Fail Fast Iterator Fail Safe Iterator
Throw
ConcurrentModification
Exception
Yes No
Clone object No Yes
Memory Overhead No Yes
Element-changing operations Yes No
Examples HashMap,Vector,ArrayList,HashSet CopyOnWriteArrayList,ConcurrentHashMap

Enumeration

public interface Enumeration<V> {
	V nextElement();
	boolean hasMoreElements();
}

This interface is duplicated by the Iterator interface for shorter name and additional operation (remove). New implementations should consider using Iterator in preference to Enumeration.

How to convert non-thread-safe Collection to thread-safe.

{NAME} synchronized{NAME} (NAME collection);
NAME: Collection, List, Set, Map, SortedSet, SortedMap

This method returns a SynchronizedCollection which contains an final Object mutex and wraps almost all functions in a synchronized(mutex) { ... } block in addition to the original Collection.

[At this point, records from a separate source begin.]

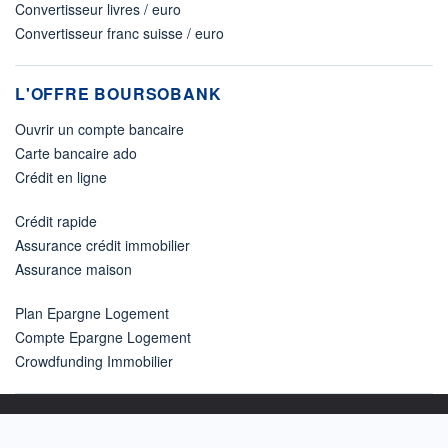
Convertisseur livres / euro
Convertisseur franc suisse / euro
L'OFFRE BOURSOBANK
Ouvrir un compte bancaire
Carte bancaire ado
Crédit en ligne
Crédit rapide
Assurance crédit immobilier
Assurance maison
Plan Epargne Logement
Compte Epargne Logement
Crowdfunding Immobilier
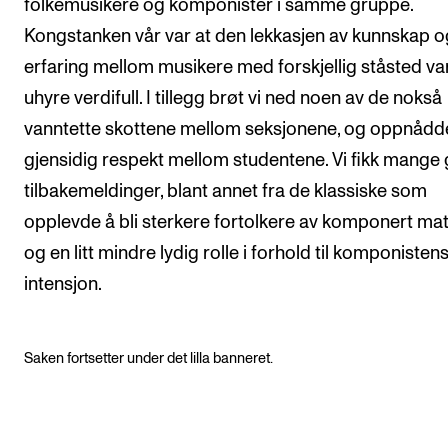
folkemusikere og komponister i samme gruppe.
Kongstanken vår var at den lekkasjen av kunnskap o
erfaring mellom musikere med forskjellig ståsted va
uhyre verdifull. I tillegg brøt vi ned noen av de nokså
vanntette skottene mellom seksjonene, og oppnådd
gjensidig respekt mellom studentene. Vi fikk mange
tilbakemeldinger, blant annet fra de klassiske som
opplevde å bli sterkere fortolkere av komponert mat
og en litt mindre lydig rolle i forhold til komponisten
intensjon.
Saken fortsetter under det lilla banneret.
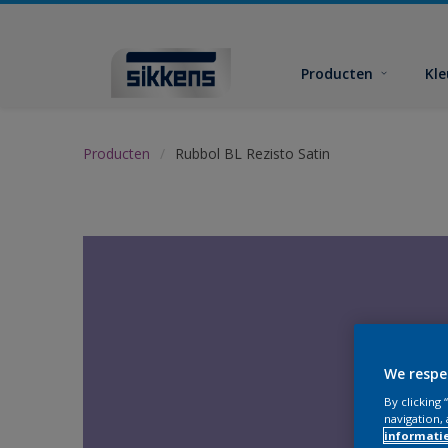
Producten
Kl
Producten
Rubbol BL Rezisto Satin
We respe
By clicking
navigation, 
informati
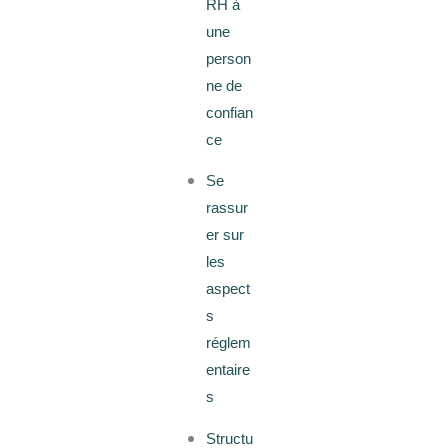
RH à
une
person
ne de
confian
ce
Se
rassur
er sur
les
aspect
s
réglem
entaire
s
Structu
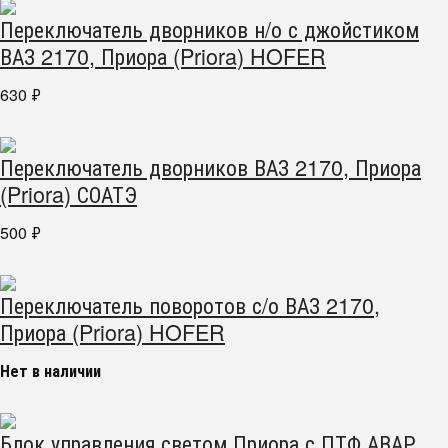
Переключатель дворников н/о с джойстиком
ВАЗ 2170, Приора (Priora) HOFER
630
₽
Переключатель дворников ВАЗ 2170, Приора
(Priora) СОАТЭ
500
₽
Переключатель поворотов с/о ВАЗ 2170,
Приора (Priora) HOFER
Нет в наличии
Блок управления светом Приора с ПТФ АВАР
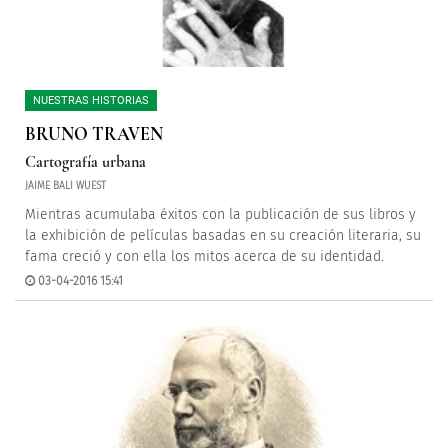
NUESTRAS HISTORIAS
BRUNO TRAVEN
Cartografía urbana
JAIME BALI WUEST
Mientras acumulaba éxitos con la publicación de sus libros y
la exhibición de películas basadas en su creación literaria, su
fama creció y con ella los mitos acerca de su identidad.
03-04-2016 15:41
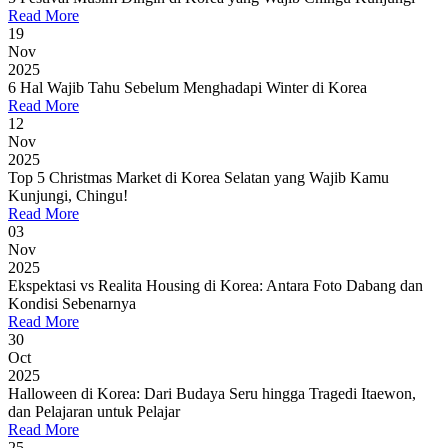
Read More
19
Nov
2025
6 Hal Wajib Tahu Sebelum Menghadapi Winter di Korea
Read More
12
Nov
2025
Top 5 Christmas Market di Korea Selatan yang Wajib Kamu
Kunjungi, Chingu!
Read More
03
Nov
2025
Ekspektasi vs Realita Housing di Korea: Antara Foto Dabang dan
Kondisi Sebenarnya
Read More
30
Oct
2025
Halloween di Korea: Dari Budaya Seru hingga Tragedi Itaewon,
dan Pelajaran untuk Pelajar
Read More
25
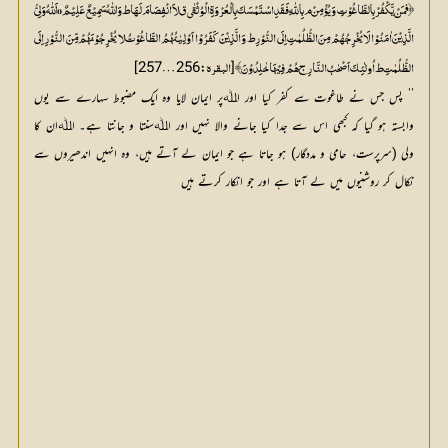
﴿ فمَنْ یَّکْفُرْ بِالطَّاغُوْتِ وَیُؤْمِنْ م بِاللّٰہِ فَقَدِ اسْتَمْسَکَ بِالْعُرْوَۃِ الْوُثْقٰی ق لاَ انْفِصَامَ لَھَا ط وَاللّٰہُ سَمِیْعٌ عَلِیْمٌ o اَللّٰہُ وَلِیُّ
الَّذِیْنَ اٰمَنُوْا لَا یُخْرِجُھُمْ مِنَ الظُّلُمٰتِ اِلَی النُّوْرِ ط وَالَّذِیْنَ کَفَرُوْا اَوْلِیٰئُھُمُ الطَّاغُوْتُ لا یُخْرِجُوْنَھُمْ مِّنَ النُّوْرِ اِلَی
]
:256…257
[
الظُّلُمٰتِ ط اُولٰئِکَ اَصْحٰبُ النَّارِ ج ھُمْ فِیْھَا خٰلِدُوْنَ﴾
البقرہ
’’ پس جس نے طاغوت سے کفر کیا اور اﷲپر ایمان لایا وہ ایک مضبوط سہارے سے یوں
وابستہ ہو گیا کہ کبھی اس سے جدا کیا جانے والا نہیں اور اﷲسنتا و جانتا ہے۔ اﷲان کا
ولی (سرپرست، حامی و مددگار) ہو جاتا ہے جو ایمان لے آتے ہیں، وہ انہیں اندھیروں سے
نکال کر روشنیوں میں لے آتا ہے اور جو انکار کرتے ہیں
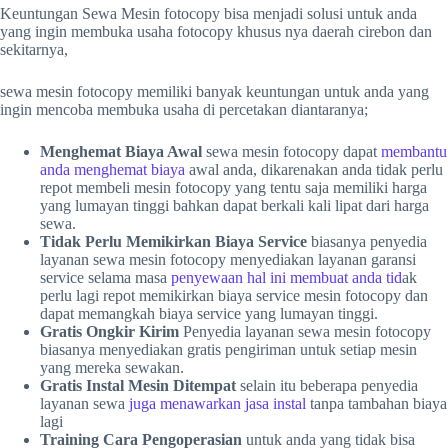
Keuntungan Sewa Mesin fotocopy bisa menjadi solusi untuk anda
yang ingin membuka usaha fotocopy khusus nya daerah cirebon dan
sekitarnya,
sewa mesin fotocopy memiliki banyak keuntungan untuk anda yang
ingin mencoba membuka usaha di percetakan diantaranya;
Menghemat Biaya Awal
sewa mesin fotocopy dapat
membantu
anda menghemat biaya
awal anda, dikarenakan anda tidak perlu
repot membeli mesin fotocopy yang tentu saja memiliki harga
yang lumayan tinggi bahkan dapat berkali kali lipat dari harga
sewa.
Tidak Perlu Memikirkan Biaya Service
biasanya penyedia
layanan sewa mesin fotocopy menyediakan layanan garansi
service selama masa
penyewaan hal ini membuat anda tid
ak
perlu lagi repot memikirkan biaya service mesin fotocopy dan
dapat memangkah biaya service yang lumayan tinggi.
Gratis Ongkir Kirim
Penyedia layanan sewa mesin fotocopy
biasanya menyediakan gratis pengiriman untuk setiap mesin
yang mereka sewakan.
Gratis Instal Mesin Ditempat
selain itu beberapa penyedia
layanan sewa
juga menawarkan jasa instal
tanpa tambahan biaya
lagi
Training Cara Pengoperasian
untuk anda yang tidak bisa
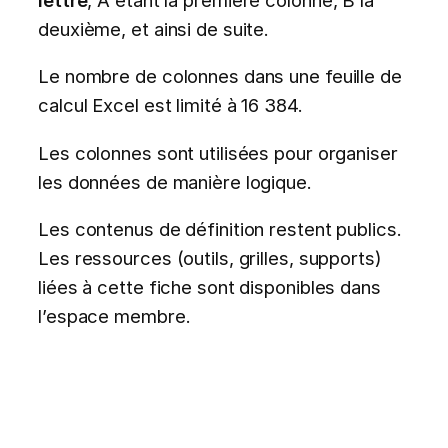
deuxième, et ainsi de suite.
Le nombre de colonnes dans une feuille de
calcul Excel est limité à 16 384.
Les colonnes sont utilisées pour organiser
les données de manière logique.
Les contenus de définition restent publics.
Les ressources (outils, grilles, supports)
liées à cette fiche sont disponibles dans
l’espace membre.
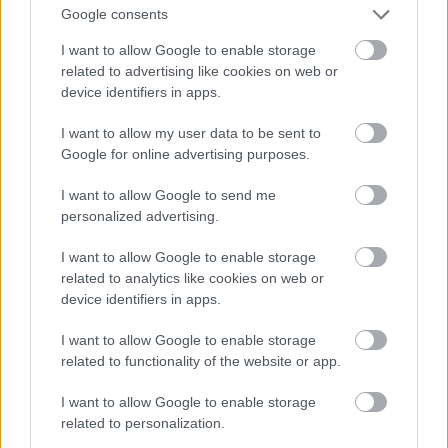
Google consents
I want to allow Google to enable storage
Jön még kép!
related to advertising like cookies on web or
device identifiers in apps.
I want to allow my user data to be sent to
Google for online advertising purposes.
I want to allow Google to send me
personalized advertising.
I want to allow Google to enable storage
related to analytics like cookies on web or
device identifiers in apps.
I want to allow Google to enable storage
Danics Dóra fekete estélyiben
related to functionality of the website or app.
Fotó: / RTL Sajtóklub
#12
I want to allow Google to enable storage
related to personalization.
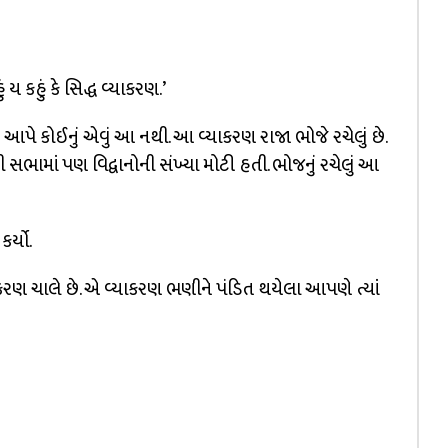
ય કહું કે સિદ્ધ વ્યાકરણ.’
નામ આપે કોઈનું એવું આ નથી. આ વ્યાકરણ રાજા ભોજે રચેલું છે.
 સભામાં પણ વિદ્વાનોની સંખ્યા મોટી હતી. ભોજનું રચેલું આ
ર્યો.
ણ ચાલે છે. એ વ્યાકરણ ભણીને પંડિત થયેલા આપણે ત્યાં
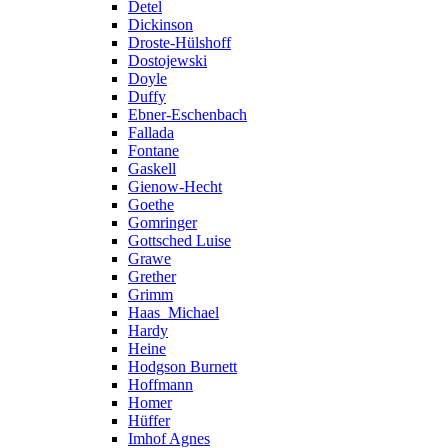
Detel
Dickinson
Droste-Hülshoff
Dostojewski
Doyle
Duffy
Ebner-Eschenbach
Fallada
Fontane
Gaskell
Gienow-Hecht
Goethe
Gomringer
Gottsched Luise
Grawe
Grether
Grimm
Haas_Michael
Hardy
Heine
Hodgson Burnett
Hoffmann
Homer
Hüffer
Imhof Agnes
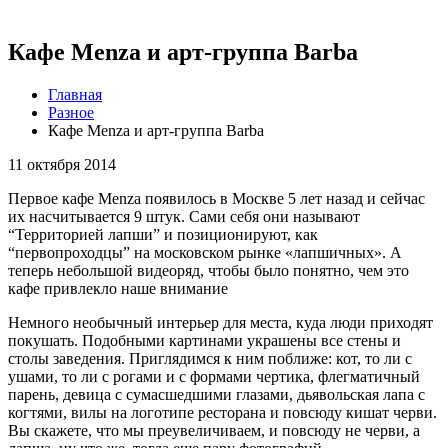
Кафе Menza и арт-группа Barba
Главная
Разное
Кафе Menza и арт-группа Barba
11 октября 2014
Первое кафе Menza появилось в Москве 5 лет назад и сейчас
их насчитывается 9 штук. Сами себя они называют
“Территорией лапши” и позиционируют, как
“первопроходцы” на московском рынке «лапшичных». А
теперь небольшой видеоряд, чтобы было понятно, чем это
кафе привлекло наше внимание
Немного необычный интерьер для места, куда люди приходят
покушать. Подобными картинами украшены все стены и
столы заведения. Приглядимся к ним поближе: кот, то ли с
ушами, то ли с рогами и с формами чертика, флегматичный
парень, девица с сумасшедшими глазами, дьявольская лапа с
когтями, вилы на логотипе ресторана и повсюду кишат черви.
Вы скажете, что мы преувеличиваем, и повсюду не черви, а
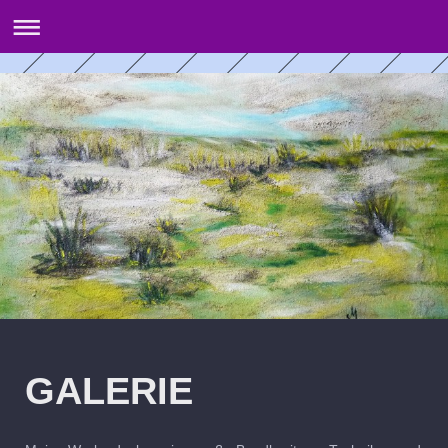
GALERIE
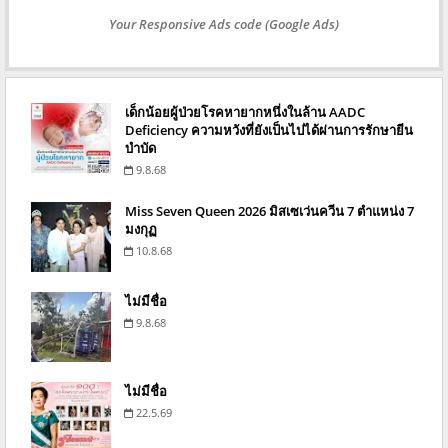
Your Responsive Ads code (Google Ads)
เด็กน้อยผู้ป่วยโรคหายากหนึ่งในล้าน AADC
Deficiency ความหวังที่ยังเป็นไปได้ผ่านการรักษายีน
บำบัด
9.8.68
Miss Seven Queen 2026 มิสเซเว่นควีน 7 ตำแหน่ง 7
มงกุฏ
10.8.68
ไม่มีชื่อ
9.8.68
ไม่มีชื่อ
22.5.69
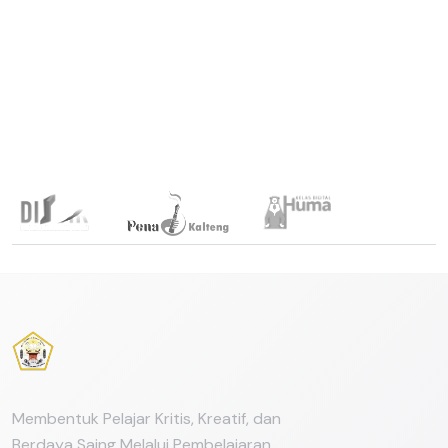
Link Terkait
Membentuk Pelajar Kritis, Kreatif, dan
Berdaya Saing Melalui Pembelajaran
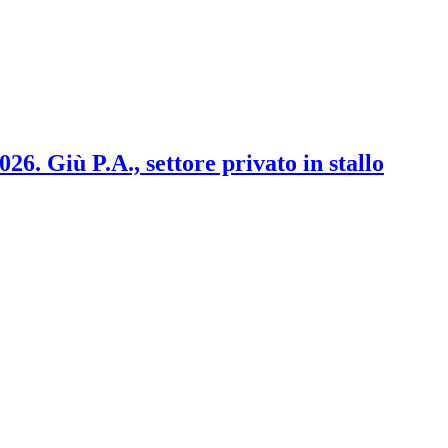
2026. Giù P.A., settore privato in stallo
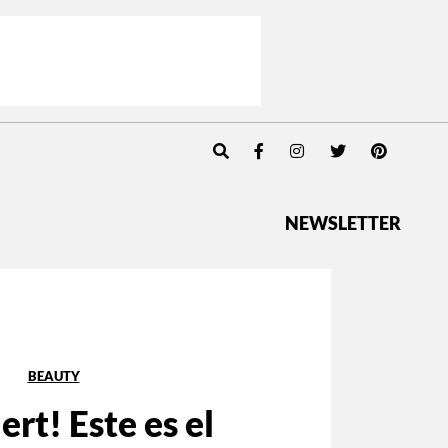
NEWSLETTER
BEAUTY
ert! Este es el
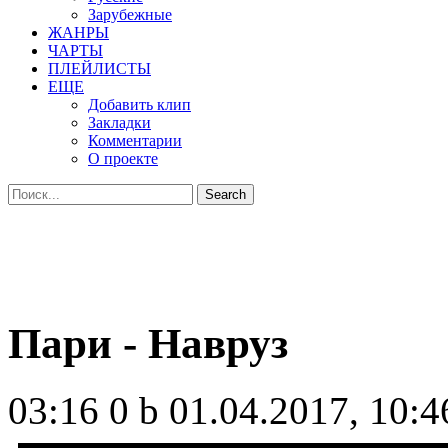
Зарубежные
ЖАНРЫ
ЧАРТЫ
ПЛЕЙЛИСТЫ
ЕЩЕ
Добавить клип
Закладки
Комментарии
О проекте
Пари - Навруз
03:16
0 b
01.04.2017, 10:4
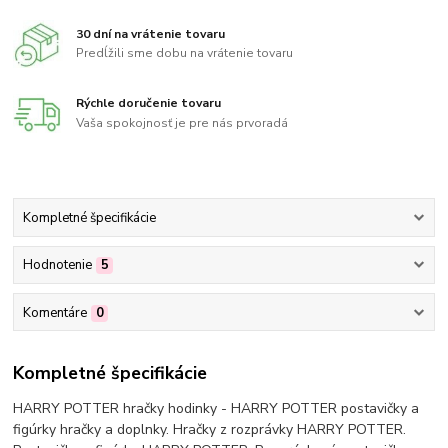
30 dní na vrátenie tovaru
Predĺžili sme dobu na vrátenie tovaru
Rýchle doručenie tovaru
Vaša spokojnosť je pre nás prvoradá
Kompletné špecifikácie
Hodnotenie
5
Komentáre
0
Kompletné špecifikácie
HARRY POTTER hračky hodinky - HARRY POTTER postavičky a
figúrky hračky a doplnky. Hračky z rozprávky HARRY POTTER.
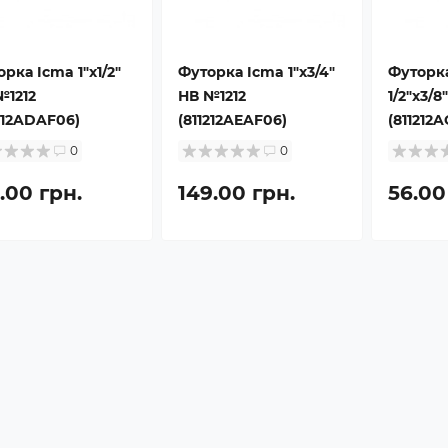
рка Icma 1"х1/2"
Футорка Icma 1"х3/4"
Футорк
№1212
НВ №1212
1/2"х3/8
212ADAF06)
(811212AEAF06)
(811212
0
0
.00 грн.
149.00 грн.
56.00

List<V> list = new ArrayList<V>();
List<V> list2 = Collections.synchronizedList(list);

list != list2

Note: synchronizedList is still better than vector, because synchronized version allows multi-thread reading. Vector only allows single thread access.

How to make a collection read-only

{NAME} unmodifiable{NAME} (NAME collection);
NAME: Collection, List, Set, Map, SortedSet, SortedMap

  • It is backed by original collection, there for any change on original collection can be seen in this collection.